##### Supplied data

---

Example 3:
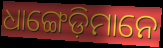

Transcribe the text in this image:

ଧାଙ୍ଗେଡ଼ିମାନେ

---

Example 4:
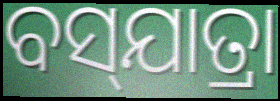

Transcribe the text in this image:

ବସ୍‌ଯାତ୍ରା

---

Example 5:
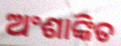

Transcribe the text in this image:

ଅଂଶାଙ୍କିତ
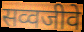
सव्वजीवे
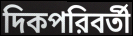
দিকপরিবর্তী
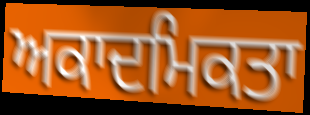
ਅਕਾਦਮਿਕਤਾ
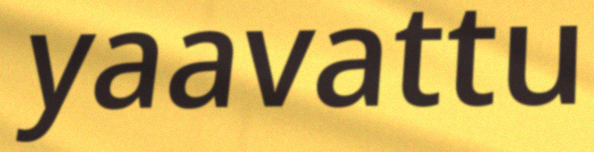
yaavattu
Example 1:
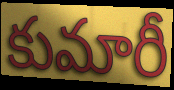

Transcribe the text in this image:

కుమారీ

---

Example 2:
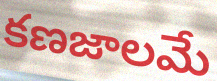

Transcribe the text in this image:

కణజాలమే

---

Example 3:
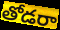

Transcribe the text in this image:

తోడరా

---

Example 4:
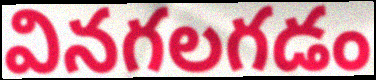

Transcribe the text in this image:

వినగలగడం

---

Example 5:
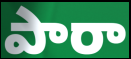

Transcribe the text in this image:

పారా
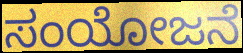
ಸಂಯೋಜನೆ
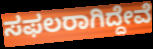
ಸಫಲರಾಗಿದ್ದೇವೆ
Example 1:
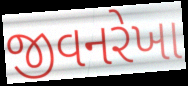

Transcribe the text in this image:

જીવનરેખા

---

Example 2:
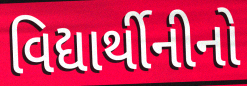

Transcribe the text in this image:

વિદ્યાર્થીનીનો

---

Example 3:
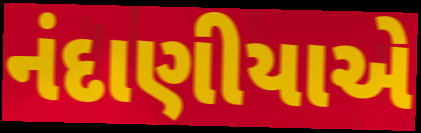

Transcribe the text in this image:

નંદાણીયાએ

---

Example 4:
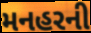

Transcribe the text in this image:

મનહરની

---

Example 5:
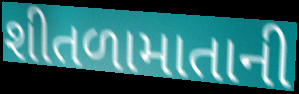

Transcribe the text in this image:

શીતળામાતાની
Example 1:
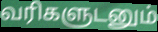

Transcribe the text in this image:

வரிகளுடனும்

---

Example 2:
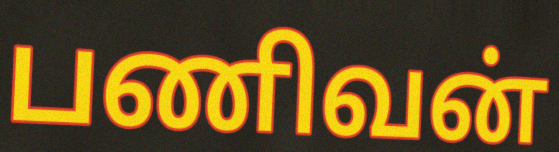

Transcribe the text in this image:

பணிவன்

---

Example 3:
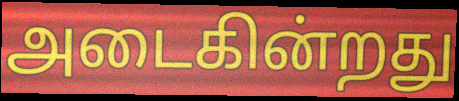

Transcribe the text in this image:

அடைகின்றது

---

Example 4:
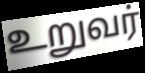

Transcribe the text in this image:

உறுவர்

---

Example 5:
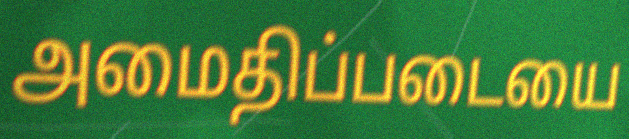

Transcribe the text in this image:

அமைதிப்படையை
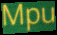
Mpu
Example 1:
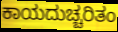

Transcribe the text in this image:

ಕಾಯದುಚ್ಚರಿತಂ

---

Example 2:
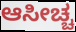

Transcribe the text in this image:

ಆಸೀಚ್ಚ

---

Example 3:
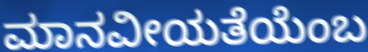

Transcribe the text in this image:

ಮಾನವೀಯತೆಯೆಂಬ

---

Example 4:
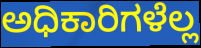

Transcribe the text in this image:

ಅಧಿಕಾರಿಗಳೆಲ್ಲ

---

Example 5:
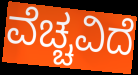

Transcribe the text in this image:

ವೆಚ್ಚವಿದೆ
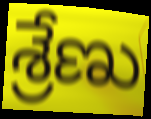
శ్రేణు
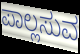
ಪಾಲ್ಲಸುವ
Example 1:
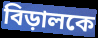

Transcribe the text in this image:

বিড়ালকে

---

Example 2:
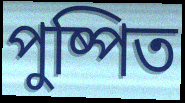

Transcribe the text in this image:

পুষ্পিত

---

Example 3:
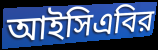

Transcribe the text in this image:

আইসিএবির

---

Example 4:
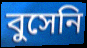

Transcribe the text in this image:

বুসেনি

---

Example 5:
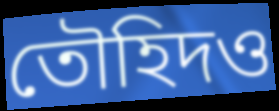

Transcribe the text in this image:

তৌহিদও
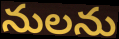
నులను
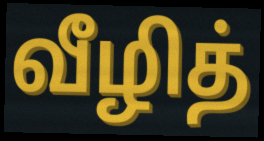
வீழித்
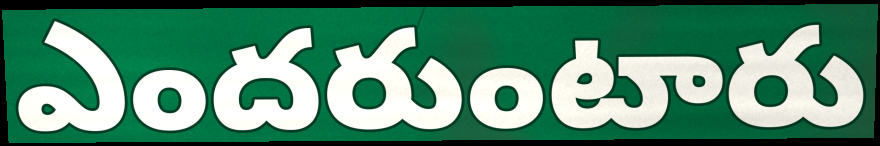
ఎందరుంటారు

##########

Direction ▸
Copy every one of the lines above word for word, and leave the pictures out of your copy.

Solution to this problem ▸
---

Example 3:

Transcribe the text in this image:

ଧାଙ୍ଗେଡ଼ିମାନେ

---

Example 4:

Transcribe the text in this image:

ବସ୍‌ଯାତ୍ରା

---

Example 5:

Transcribe the text in this image:

ଅଂଶାଙ୍କିତ
सव्वजीवे
দিকপরিবর্তী
ਅਕਾਦਮਿਕਤਾ
yaavattu
Example 1:

Transcribe the text in this image:

కుమారీ

---

Example 2:

Transcribe the text in this image:

కణజాలమే

---

Example 3:

Transcribe the text in this image:

తోడరా

---

Example 4:

Transcribe the text in this image:

వినగలగడం

---

Example 5:

Transcribe the text in this image:

పారా
ಸಂಯೋಜನೆ
ಸಫಲರಾಗಿದ್ದೇವೆ
Example 1:

Transcribe the text in this image:

જીવનરેખા

---

Example 2:

Transcribe the text in this image:

વિદ્યાર્થીનીનો

---

Example 3:

Transcribe the text in this image:

નંદાણીયાએ

---

Example 4:

Transcribe the text in this image:

મનહરની

---

Example 5:

Transcribe the text in this image:

શીતળામાતાની
Example 1:

Transcribe the text in this image:

வரிகளுடனும்

---

Example 2:

Transcribe the text in this image:

பணிவன்

---

Example 3:

Transcribe the text in this image:

அடைகின்றது

---

Example 4:

Transcribe the text in this image:

உறுவர்

---

Example 5:

Transcribe the text in this image:

அமைதிப்படையை
Mpu
Example 1:

Transcribe the text in this image:

ಕಾಯದುಚ್ಚರಿತಂ

---

Example 2:

Transcribe the text in this image:

ಆಸೀಚ್ಚ

---

Example 3:

Transcribe the text in this image:

ಮಾನವೀಯತೆಯೆಂಬ

---

Example 4:

Transcribe the text in this image:

ಅಧಿಕಾರಿಗಳೆಲ್ಲ

---

Example 5:

Transcribe the text in this image:

ವೆಚ್ಚವಿದೆ
శ్రేణు
ಪಾಲ್ಲಸುವ
Example 1:

Transcribe the text in this image:

বিড়ালকে

---

Example 2:

Transcribe the text in this image:

পুষ্পিত

---

Example 3:

Transcribe the text in this image:

আইসিএবির

---

Example 4:

Transcribe the text in this image:

বুসেনি

---

Example 5:

Transcribe the text in this image:

তৌহিদও
నులను
வீழித்
ఎందరుంటారు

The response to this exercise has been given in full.